A consciência nacional
A ideia de pertencer a um povo ou nação foi obtida a partir de uma profunda mudança mental por parte das populações que habitavam o território de um Estado soberano.
A construção de uma consciência nacional foi um processo gradual. Primeiramente, a propaganda nacionalista mobilizou as elites dominantes; em seguida, as classes médias urbanas instruídas e, finalmente, as camadas populares.
A formação dos Estados modernos foi obra de juristas e teóricos do Direito, enquanto que a nação e o nacionalismo foram obras de intelectuais e acadêmicos.
O trabalho de historiadores, escritores e jornalistas
Os historiadores, escritores e jornalistas, por exemplo, trabalharam com diversos fatores subjetivos buscando construir, por meio de suas obras escritas (mitos e tradições literárias), narrativas imaginárias sobre as origens do povo.
E foi por meio das instituições escolares que esse conhecimento, muitas vezes baseado em fatos inverídicos, foi transmitido às gerações futuras.
Os intelectuais e acadêmicos, por outro lado, tentaram encontrar um fundamento empírico para sustentar o nacionalismo trabalhando com fatores objetivos, tais como o critério de raça (superado hoje em dia), a língua falada, alguns padrões culturais etc.
Identidade coletiva
O nacionalismo serviu como princípio para formação de uma identidade coletiva que constituiu a base política-ideológica da integração e unificação dos agrupamentos humanos.
Os ideais de autodeterminação nacional provocaram as Revoluções americana e francesa (no século 18), a unificação de alguns povos europeus e a formação de novos Estados (no século 19) e as guerras de libertação de povos que viviam sob domínio dos colonizadores (no século 20).
Atualmente, apesar de muito se falar em globalização e integração mundial, o mundo permanece dividido em Estados-nação. E, ao que tudo indica, essa realidade não vai se alterar tão breve.
A experiência da Comunidade europeia, no sentido de superar gradualmente as fronteiras territoriais e unificar-se politicamente está longe, porém, de representar a dissolução dos respectivos Estados-nação soberanos que integram a comunidade.
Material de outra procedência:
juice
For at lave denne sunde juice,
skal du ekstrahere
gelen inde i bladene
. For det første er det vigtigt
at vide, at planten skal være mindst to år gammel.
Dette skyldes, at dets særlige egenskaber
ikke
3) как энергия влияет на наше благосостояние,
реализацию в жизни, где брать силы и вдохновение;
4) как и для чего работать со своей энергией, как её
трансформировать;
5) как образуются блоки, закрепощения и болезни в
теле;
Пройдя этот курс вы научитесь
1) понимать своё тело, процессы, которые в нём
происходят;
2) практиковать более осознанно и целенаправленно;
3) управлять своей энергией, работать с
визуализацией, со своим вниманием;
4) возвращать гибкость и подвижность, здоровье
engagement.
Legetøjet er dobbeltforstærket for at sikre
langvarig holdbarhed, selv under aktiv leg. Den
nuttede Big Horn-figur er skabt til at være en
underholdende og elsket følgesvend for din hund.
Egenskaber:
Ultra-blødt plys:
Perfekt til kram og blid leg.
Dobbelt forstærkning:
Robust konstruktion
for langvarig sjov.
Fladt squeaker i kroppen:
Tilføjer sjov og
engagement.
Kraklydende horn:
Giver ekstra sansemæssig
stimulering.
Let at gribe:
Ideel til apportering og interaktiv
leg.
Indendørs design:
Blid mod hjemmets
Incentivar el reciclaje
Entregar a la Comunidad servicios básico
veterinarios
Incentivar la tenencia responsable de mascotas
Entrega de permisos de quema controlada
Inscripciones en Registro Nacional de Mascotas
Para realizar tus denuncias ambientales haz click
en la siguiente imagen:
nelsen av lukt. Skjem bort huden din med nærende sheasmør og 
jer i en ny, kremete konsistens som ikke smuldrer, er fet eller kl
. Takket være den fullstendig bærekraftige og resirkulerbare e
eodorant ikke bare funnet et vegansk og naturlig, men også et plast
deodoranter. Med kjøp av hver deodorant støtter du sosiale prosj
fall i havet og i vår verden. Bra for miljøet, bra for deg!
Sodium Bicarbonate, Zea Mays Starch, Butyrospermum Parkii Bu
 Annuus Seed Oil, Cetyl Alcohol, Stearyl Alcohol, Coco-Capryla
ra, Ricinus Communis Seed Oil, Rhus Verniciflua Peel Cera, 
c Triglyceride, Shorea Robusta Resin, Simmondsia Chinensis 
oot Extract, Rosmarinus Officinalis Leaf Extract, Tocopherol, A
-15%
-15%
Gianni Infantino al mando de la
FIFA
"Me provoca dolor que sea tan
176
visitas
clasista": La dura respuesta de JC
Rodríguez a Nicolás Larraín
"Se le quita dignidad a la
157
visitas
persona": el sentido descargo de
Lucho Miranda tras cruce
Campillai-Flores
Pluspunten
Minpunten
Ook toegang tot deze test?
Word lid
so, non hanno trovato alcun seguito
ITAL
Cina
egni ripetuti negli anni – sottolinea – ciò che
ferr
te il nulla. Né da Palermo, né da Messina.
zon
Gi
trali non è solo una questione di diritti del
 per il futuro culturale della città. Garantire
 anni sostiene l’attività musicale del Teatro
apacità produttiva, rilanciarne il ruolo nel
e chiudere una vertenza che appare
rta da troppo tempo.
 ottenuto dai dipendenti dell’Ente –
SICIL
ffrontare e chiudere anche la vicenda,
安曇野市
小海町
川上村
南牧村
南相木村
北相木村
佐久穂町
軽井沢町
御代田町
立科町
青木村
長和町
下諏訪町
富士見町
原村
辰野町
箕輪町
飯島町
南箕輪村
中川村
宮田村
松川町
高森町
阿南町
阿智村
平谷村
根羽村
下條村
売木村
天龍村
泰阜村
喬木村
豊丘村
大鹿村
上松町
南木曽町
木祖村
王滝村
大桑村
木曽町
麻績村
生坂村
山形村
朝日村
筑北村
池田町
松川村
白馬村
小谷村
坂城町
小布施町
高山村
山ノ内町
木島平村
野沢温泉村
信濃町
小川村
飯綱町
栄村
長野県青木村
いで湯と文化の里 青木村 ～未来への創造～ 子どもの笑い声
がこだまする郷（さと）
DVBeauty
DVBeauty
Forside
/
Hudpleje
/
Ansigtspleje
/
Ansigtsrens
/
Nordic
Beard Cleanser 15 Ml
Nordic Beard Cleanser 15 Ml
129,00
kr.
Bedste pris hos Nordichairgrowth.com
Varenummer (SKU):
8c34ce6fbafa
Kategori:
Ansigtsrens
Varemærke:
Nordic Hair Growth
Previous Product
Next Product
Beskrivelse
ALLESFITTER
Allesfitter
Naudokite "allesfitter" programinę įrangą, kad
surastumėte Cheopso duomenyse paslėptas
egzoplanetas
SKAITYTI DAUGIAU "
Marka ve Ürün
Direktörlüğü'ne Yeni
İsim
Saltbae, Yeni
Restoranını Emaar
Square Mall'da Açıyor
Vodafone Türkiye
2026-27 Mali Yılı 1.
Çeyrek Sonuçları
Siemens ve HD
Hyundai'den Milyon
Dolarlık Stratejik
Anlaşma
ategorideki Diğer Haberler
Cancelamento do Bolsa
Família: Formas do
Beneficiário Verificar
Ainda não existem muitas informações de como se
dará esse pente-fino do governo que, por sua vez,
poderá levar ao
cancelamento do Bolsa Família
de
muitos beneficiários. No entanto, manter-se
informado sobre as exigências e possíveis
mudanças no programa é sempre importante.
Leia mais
Nacionalidade e direitos humanos
O nacionalismo produziu resultados politicamente ambíguos. O Estado-nação e o nacionalismo propiciaram a base para a estruturação da cidadania moderna (baseada no princípio de igualdade cívica), e foi a partir dela que os ideais de direitos humanos se originaram.
Porém, a mesma força que integra e une os cidadãos de um determinado Estado-nação também é responsável pela divisão e conflito entre as diversas nacionalidades. Os exemplos mais recentes surgiram no final do século 20.
Na década de 1990, a desintegração do Estado soviético e o fim do socialismo na Europa oriental propiciaram o aparecimento de movimentos nacionalistas etnocêntricos e xenófobos, que empregaram brutais formas de violência (políticas de purificação étnica, eliminação física das minorias raciais e culturais etc.).
Isto tudo como meio de assegurar a homogeneidade e integração social e a construção de novos Estados.